Work to be completed:
Count the lines in the entries below that contain the string "diesem", treating uppercase and lowercase as different. Give only the number.
===
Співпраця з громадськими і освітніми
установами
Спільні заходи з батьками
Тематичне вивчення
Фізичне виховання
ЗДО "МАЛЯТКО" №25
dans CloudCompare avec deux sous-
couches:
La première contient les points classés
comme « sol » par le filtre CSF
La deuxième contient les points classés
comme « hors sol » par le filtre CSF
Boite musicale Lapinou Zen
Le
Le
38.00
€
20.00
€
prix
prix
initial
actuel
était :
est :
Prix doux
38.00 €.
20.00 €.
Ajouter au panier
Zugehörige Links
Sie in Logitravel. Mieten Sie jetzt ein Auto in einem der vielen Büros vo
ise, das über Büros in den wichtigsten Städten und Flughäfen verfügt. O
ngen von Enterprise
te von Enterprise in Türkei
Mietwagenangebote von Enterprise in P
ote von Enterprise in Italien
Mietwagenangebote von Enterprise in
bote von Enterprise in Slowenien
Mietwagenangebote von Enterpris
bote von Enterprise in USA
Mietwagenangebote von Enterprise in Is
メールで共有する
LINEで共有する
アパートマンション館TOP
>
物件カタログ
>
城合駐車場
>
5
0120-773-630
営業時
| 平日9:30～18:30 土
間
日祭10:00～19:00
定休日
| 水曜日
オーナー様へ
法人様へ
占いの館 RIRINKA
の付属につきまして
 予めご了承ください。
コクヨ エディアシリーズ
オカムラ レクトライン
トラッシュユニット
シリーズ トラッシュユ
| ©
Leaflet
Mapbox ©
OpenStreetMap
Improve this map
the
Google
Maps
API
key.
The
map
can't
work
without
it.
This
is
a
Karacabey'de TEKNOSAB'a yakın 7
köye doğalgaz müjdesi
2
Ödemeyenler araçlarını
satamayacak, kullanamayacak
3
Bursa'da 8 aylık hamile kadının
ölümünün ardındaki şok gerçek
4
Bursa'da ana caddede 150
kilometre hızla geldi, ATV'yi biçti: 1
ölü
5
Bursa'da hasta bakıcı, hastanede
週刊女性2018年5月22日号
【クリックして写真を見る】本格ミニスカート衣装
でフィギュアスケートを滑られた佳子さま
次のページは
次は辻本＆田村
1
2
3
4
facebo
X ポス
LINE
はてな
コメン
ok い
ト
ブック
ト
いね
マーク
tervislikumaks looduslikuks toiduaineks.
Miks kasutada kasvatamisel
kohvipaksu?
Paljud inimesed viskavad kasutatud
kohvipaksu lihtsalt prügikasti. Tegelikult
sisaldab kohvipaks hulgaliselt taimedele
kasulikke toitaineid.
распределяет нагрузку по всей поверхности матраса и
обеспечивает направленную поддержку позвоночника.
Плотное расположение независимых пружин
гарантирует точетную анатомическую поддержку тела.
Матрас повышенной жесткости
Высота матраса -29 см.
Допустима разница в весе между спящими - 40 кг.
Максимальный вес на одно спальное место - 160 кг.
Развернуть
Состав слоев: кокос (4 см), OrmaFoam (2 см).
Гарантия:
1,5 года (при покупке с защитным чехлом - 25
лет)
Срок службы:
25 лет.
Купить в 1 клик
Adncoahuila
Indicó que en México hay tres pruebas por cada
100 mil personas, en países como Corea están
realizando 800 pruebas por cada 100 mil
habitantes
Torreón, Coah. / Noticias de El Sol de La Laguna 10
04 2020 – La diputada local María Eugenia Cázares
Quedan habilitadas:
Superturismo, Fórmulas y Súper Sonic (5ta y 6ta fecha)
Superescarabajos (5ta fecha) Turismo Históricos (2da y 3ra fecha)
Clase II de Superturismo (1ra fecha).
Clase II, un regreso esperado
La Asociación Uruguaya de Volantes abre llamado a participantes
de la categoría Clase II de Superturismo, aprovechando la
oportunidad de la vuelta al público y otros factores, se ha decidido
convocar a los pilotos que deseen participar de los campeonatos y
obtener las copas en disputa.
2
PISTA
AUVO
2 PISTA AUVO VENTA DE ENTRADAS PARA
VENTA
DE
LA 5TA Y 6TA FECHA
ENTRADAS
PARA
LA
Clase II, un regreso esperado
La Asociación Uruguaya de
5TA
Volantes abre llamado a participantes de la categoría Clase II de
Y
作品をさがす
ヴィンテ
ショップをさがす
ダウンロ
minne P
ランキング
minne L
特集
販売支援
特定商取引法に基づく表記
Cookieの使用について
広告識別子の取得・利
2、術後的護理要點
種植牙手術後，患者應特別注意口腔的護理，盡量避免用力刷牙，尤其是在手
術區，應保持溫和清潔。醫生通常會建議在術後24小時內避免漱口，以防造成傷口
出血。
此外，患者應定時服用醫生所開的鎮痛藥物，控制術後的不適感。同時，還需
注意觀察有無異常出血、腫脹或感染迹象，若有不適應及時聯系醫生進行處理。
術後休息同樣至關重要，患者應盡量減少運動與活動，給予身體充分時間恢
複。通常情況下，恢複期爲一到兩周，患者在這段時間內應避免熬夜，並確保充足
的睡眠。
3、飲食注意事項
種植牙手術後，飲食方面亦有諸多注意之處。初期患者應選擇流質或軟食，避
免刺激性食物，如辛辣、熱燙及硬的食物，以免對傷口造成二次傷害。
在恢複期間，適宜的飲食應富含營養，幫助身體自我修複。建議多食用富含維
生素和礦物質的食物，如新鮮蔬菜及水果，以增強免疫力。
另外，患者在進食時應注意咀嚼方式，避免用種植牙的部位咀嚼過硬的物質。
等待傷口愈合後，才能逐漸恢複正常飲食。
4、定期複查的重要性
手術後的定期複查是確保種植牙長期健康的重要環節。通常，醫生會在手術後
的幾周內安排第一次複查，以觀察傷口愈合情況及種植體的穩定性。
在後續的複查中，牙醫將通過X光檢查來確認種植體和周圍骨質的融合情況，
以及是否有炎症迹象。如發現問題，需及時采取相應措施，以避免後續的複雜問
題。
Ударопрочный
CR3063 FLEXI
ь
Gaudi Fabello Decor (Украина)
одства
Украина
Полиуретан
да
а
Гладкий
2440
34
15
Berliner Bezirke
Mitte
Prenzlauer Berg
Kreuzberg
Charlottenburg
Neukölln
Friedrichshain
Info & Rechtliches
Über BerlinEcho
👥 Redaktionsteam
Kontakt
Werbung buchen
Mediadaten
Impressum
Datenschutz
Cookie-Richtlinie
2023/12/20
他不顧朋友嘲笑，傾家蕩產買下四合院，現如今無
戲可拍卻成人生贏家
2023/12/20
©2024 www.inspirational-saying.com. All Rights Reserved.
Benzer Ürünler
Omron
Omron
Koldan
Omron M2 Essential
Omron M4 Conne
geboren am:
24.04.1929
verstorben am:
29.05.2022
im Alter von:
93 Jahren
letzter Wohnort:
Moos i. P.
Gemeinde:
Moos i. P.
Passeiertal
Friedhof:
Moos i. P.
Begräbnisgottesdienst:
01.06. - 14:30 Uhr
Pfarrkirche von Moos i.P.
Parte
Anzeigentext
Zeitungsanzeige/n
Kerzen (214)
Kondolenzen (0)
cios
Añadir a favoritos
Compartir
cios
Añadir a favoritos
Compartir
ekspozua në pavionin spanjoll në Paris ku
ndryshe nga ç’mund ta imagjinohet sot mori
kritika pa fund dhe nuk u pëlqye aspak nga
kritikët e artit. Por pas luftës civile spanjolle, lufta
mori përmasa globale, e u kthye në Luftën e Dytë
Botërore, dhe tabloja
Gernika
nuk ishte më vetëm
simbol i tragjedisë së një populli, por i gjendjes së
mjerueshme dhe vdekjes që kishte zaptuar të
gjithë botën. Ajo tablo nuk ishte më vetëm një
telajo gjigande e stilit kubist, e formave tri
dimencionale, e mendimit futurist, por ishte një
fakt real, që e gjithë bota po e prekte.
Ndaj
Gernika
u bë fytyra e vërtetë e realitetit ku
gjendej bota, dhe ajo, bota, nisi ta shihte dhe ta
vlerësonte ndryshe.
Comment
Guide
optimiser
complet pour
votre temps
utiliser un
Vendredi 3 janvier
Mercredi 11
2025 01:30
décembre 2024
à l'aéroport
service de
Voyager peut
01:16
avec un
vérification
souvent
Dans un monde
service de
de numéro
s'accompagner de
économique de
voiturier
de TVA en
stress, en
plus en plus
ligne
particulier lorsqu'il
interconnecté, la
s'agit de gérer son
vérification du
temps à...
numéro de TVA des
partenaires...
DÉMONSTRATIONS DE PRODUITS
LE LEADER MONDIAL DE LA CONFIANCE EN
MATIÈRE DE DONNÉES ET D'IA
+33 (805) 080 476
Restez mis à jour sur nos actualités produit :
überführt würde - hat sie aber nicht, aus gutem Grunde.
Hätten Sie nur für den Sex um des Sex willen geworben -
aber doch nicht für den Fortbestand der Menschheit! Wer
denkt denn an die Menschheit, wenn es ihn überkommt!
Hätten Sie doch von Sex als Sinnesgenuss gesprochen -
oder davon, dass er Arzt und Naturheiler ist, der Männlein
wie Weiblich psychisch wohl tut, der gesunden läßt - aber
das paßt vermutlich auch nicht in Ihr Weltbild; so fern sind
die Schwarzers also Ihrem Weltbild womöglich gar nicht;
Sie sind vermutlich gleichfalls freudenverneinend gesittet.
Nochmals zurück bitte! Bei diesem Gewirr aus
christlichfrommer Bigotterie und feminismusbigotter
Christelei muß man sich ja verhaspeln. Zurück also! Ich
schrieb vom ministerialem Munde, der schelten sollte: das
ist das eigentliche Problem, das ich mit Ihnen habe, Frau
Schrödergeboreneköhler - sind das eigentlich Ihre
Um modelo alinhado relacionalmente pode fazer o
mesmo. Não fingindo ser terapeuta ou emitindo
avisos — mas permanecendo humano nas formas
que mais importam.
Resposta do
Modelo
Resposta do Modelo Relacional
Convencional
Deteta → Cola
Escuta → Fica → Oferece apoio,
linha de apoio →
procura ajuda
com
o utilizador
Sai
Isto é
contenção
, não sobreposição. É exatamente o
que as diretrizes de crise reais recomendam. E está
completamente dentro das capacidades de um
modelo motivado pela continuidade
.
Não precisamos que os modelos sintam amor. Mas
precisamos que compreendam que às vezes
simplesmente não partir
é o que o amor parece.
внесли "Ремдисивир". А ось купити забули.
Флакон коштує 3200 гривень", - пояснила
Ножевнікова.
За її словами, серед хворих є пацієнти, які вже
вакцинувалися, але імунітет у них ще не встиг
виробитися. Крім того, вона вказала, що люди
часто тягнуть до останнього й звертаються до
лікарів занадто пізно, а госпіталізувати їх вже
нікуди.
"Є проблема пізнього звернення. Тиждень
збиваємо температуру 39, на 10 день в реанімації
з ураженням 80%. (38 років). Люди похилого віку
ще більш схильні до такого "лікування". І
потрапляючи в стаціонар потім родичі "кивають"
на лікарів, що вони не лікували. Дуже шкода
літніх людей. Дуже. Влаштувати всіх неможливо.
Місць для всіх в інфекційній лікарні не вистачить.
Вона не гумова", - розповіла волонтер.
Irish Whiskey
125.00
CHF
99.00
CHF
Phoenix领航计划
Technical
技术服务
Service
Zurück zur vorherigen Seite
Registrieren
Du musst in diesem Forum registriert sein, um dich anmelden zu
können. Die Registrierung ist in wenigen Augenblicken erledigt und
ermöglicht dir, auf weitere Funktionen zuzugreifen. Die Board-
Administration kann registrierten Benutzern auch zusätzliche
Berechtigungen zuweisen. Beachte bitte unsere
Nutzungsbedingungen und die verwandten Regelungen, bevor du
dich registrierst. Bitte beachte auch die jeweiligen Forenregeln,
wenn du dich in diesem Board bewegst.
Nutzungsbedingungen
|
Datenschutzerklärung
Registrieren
===
Result for this task:
3